Robert A. Heinzen, Ph.D.Rocky Mountain LaboratoriesBldg 6, Room 6210903 South 4th StreetHamilton, MT 59840-2932Phone: 406-375-9695Fax: firstname.lastname@example.org
Chief, Coxiella Pathogenesis Section, LICP
We are investigating the host-pathogen relationship of Coxiella burnetii, the causative agent of a disabling flu-like illness called Q fever. Coxiella has historically been considered an obligate intracellular bacterium and is a recognized category B biothreat. The organism targets mononuclear phagocytes where it directs biognesis of a lysosome-like parasitophorous vacuole (PV) for replication. The mature PV is highly fusogenic, encompasses nearly the entire host cell cytoplasm, and contains hundreds of organisms in the absence of obvious cytopathic effect. Coxiella’s resistance to the harsh conditions of its PV also correlates with remarkable extracellular stability. Because PV biogenesis, host-cell maintenance, and generation of developmental forms adapted to intracellular replication and extracellular resistance are central to Coxiella pathogenesis, we are conducting studies to better understand the molecular and cellular biology of these processes. Moreover, we are investigating the extent and relevance of Coxiella strain diversity and developing genetic methods to dissect the virulence of this refractory pathogen.
Considerable genetic heterogeneity exists among Coxiella strains isolated from environmental sources and human acute or chronic disease patients. We conducted a comparative genomics study, using genome sequencing and high-density DNA arrays, to better understand the degree and significance of Coxiella genetic variation and to identify potential pathogenetic determinates of human disease potential.
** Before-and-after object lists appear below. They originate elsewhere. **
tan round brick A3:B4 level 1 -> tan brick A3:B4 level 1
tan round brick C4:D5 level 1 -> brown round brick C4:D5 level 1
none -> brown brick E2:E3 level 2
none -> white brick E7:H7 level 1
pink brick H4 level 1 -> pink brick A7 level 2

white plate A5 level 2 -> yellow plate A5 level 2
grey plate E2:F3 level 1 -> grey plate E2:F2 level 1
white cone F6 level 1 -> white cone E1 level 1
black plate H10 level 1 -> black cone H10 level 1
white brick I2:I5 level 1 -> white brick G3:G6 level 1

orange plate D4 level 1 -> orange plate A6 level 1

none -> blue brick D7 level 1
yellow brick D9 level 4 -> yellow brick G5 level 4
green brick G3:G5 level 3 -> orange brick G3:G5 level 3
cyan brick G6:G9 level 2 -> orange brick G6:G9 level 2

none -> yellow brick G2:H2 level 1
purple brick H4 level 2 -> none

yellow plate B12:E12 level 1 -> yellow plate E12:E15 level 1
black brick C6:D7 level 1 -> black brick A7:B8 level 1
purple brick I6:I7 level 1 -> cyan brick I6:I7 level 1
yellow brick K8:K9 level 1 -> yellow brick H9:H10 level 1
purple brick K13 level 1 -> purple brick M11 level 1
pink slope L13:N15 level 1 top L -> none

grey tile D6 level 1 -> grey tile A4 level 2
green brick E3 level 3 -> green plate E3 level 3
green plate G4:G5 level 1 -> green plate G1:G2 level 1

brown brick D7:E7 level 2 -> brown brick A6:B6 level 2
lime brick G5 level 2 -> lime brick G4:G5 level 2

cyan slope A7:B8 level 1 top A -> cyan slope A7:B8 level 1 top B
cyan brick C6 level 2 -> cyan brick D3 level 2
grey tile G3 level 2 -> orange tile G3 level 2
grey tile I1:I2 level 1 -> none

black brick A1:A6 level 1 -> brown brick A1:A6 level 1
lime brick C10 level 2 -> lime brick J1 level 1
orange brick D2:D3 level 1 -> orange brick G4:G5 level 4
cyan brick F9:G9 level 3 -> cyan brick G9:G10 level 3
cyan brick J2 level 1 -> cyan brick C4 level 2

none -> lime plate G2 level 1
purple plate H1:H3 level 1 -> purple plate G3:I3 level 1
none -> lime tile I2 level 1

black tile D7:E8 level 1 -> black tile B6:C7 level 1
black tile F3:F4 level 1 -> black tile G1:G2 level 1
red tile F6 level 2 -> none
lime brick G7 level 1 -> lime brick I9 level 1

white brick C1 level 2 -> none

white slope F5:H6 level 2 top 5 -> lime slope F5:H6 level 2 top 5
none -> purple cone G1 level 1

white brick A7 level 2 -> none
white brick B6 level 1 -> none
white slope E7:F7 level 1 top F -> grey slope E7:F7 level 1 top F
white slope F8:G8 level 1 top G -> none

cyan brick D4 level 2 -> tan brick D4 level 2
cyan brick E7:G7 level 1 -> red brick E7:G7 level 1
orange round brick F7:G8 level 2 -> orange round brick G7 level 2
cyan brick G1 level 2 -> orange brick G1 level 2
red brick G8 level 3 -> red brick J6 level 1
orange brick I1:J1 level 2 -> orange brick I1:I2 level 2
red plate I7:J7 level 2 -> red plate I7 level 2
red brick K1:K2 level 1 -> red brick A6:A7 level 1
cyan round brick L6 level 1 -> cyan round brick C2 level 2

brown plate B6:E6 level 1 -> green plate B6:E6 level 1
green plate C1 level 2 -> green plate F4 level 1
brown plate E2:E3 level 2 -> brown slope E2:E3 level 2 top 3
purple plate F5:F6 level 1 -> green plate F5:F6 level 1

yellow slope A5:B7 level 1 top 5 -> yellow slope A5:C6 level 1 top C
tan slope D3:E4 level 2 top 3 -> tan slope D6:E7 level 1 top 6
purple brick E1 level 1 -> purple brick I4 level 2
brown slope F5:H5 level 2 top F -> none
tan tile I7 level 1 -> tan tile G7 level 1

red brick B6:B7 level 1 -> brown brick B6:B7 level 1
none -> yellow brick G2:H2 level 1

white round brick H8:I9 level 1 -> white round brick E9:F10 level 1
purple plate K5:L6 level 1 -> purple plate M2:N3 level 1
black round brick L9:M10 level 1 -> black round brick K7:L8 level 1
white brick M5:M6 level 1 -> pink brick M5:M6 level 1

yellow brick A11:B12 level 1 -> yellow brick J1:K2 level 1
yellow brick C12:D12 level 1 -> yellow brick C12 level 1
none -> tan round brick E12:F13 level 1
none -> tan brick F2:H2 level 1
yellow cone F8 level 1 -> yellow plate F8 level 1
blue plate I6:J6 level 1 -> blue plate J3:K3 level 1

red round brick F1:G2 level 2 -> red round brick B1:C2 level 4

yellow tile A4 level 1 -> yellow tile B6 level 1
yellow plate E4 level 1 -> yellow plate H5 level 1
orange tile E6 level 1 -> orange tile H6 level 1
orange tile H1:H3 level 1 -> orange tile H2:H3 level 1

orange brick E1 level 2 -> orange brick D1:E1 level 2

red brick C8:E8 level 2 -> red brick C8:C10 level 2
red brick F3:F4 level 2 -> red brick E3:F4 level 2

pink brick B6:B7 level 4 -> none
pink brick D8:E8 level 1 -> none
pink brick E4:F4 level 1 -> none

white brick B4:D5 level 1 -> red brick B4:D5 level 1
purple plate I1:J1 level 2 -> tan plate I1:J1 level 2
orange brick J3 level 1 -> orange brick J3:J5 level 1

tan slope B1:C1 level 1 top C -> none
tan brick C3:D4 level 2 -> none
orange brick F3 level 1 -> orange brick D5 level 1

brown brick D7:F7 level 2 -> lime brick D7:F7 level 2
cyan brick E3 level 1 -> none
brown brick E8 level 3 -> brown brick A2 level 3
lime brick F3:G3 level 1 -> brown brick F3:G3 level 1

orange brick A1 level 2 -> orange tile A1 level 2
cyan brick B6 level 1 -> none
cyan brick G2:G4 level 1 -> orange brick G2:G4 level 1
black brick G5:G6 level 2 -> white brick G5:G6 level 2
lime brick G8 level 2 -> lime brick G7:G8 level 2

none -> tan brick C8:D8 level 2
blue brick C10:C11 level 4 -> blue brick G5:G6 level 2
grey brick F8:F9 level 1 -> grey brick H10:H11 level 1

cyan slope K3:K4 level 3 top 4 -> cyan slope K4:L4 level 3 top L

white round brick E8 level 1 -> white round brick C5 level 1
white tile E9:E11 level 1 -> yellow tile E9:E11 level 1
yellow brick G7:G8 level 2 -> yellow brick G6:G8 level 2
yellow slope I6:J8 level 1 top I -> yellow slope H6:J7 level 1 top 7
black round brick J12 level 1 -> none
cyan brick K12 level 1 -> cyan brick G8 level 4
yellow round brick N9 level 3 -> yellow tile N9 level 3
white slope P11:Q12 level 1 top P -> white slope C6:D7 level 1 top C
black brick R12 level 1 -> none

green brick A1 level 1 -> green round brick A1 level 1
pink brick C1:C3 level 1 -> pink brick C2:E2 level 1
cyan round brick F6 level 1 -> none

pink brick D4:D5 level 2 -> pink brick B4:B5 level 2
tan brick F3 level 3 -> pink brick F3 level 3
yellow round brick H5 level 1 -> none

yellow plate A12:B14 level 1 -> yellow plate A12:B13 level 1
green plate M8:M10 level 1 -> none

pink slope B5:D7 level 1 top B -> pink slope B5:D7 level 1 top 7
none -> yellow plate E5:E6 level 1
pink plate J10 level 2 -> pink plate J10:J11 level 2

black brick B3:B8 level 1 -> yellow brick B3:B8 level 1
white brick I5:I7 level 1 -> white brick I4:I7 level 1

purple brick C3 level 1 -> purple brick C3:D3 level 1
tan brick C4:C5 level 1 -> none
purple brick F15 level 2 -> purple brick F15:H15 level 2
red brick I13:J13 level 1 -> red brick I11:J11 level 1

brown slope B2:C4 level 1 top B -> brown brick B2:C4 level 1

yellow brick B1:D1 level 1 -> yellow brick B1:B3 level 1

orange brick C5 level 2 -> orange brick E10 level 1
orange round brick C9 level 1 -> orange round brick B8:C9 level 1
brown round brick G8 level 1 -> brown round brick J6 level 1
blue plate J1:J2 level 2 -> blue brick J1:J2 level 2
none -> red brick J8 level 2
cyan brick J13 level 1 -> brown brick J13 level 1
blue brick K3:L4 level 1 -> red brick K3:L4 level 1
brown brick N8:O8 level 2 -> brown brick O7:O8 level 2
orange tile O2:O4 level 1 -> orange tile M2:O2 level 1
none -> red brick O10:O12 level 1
Genetic lesions associated with Coxiella LPS phase variation, the minimal plasmid content of the organism, mechanisms of genome plasticity, and possible pathogenetic determinants of virulence were revealed by this work. The former obligate intracellular nature of C. burnetii significantly impeded development of genetic tools to characterize suspected virulence genes. Metabolic pathway reconstructions based on genome data helped us define a medium that supports robust host cell-free (axenic) growth of C. burnetii under microaerobic conditions. Axenic growth of the organism has enabled our development of shuttle vector, transposon, inducible gene expression, and targeted gene inactivation technologies that are now allowing fulfillment of molecular Koch’s postulates for suspected C. burnetii virulence genes.
Coxiella has the extraordinary ability to replicate within a PV with lysosomal characteristics. Our results indicate that Coxiella proteins remodel the vacuole to make it amenable for growth and also exert a potent pro-survival effect that sustains the host cell. Using contemporary cell biology techniques, we are characterizing the Coxiella PV to define both bacterial and host factors that mediate its formation. Moreover, using new genetic tools we are characterizing proteins that are secreted into the host cytosol by a specialized Dot/Icm type IVB secretion system. Functional characterization of these effector proteins and their cellular targets will provide important insight into Coxiella virulence mechanisms.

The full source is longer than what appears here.